In late 2024, Clean Bandit's 2017 song “Symphony,” featuring Larsson's vocals, went viral on TikTok, paired with surreal, hyper-cheerful dolphin edits layered over darkly comic captions. The internet trend was funny, self-aware and impossible to escape.


“But here’s where most artists get it wrong,” Rosey said. “You either ignore the meme, or you lean in so hard that you turn yourself into the joke.”


How Larsson Owned the Meme


Larsson, whose fans often dub chronically online due to how frequently she comments on TikTok, clearly chose a third option. During her first live performances after the meme took off, she projected the dolphin visuals behind her onstage. It was a small gesture, but a telling one—acknowledging the moment without surrendering to it.


“She was in on the joke without selling the joke,” Rosey said.


What followed was not a dramatic reinvention, but a gradual realignment. Dolphin imagery began to appear across her visuals and performances. A maximalist, tropical, early‑2000s‑leaning aesthetic emerged—neon, glossy, bedazzled, slightly chaotic, and knowingly unserious. By 2025, that visual language fully crystallized with “Midnight Sun,” both the song and its video leaning heavily into the same aquatic, hyper‑online energy that first found her a year earlier.

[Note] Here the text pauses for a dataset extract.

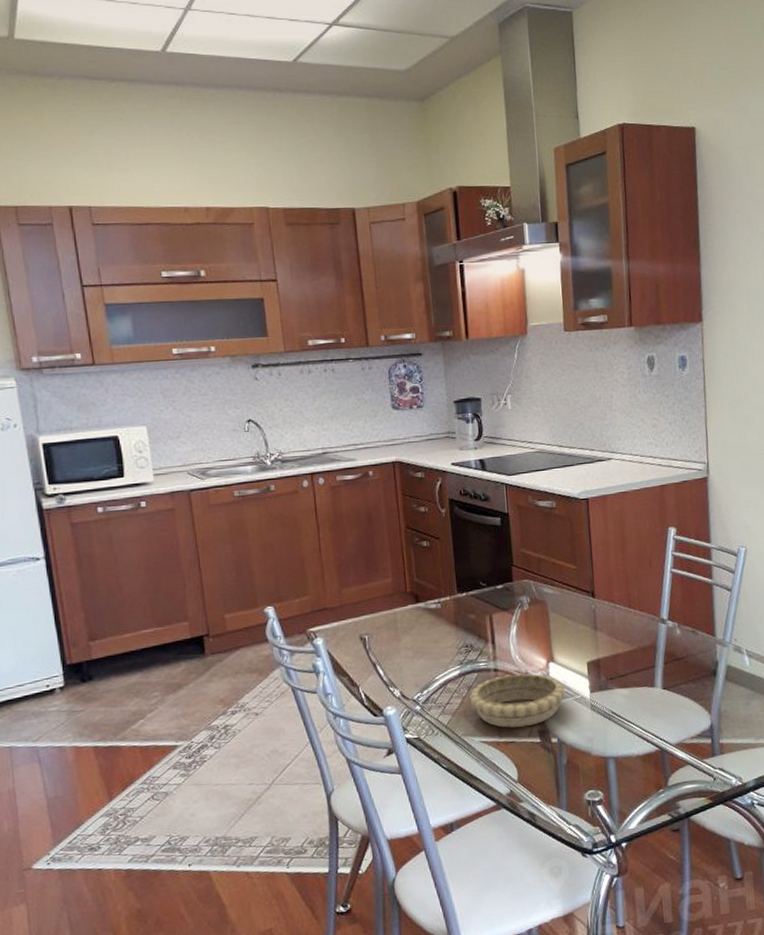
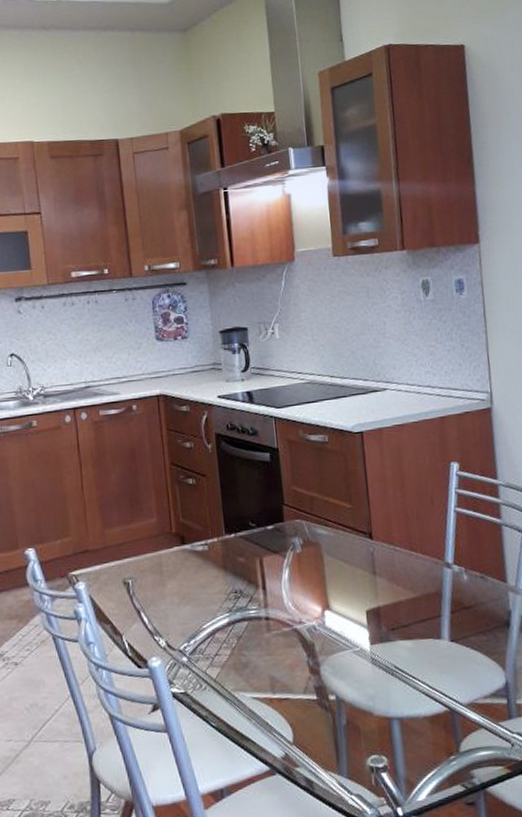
decorative bowl: present [469,673,565,728] -> none [239,622,343,683]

From the outside, it looked like a rebrand sparked by internet luck. But from a branding perspective, it was something more precise.


“Larsson’s team didn’t create the meme,” Rosey said. “What they did was recognize the window and move through it.”


Rather than borrowing fan culture, her team folded it back into Larsson’s world. The audience was not just watching a comeback unfold; they were actively participating in it.


“That’s why so many people feel like they own a piece of her success now,” Rosey added. “It doesn’t feel like a campaign.”


The Visual Language of Pop Culture


Riannon Palmer, founder and CEO of the PR agency Lem‑uhn, sees Larsson’s trajectory as part of a wider shift in pop culture.


“Zara’s rebrand is a showcase of how stars need to lean into cultural conversations and community,” Palmer told Newsweek. “This wasn’t driven purely by brand research. It was inspired by what fans were already doing.”


Rather than distancing herself from meme culture, Larsson embraced it, reintroducing herself in a way that felt organic, nostalgic and slightly tongue‑in‑cheek. Crucially, the moment did not end with the initial meme.


“What matters is what you do next,” Palmer said. “They used it as a springboard rather than a one‑off viral spike.”


That follow‑through is visible in the cohesion of Larsson’s current output—from styling and visuals to musical composition—and helps explain why her Olympic‑boosted chart success feels earned rather than accidental.


There is also a broader recalibration happening in pop, Palmer explained. Artists once written off as stalled—Sabrina Carpenter, Raye,


Charli XCX, Addison Rae—are now central to the cultural conversation, and longevity is being increasingly understood as an advantage.


“A slower rise allows for a stronger, more defined brand,” Palmer said. “It’s built with the audience, not presented to them.


“You can’t manufacture what Zara got...But you can absolutely fumble it if you’re not paying attention.”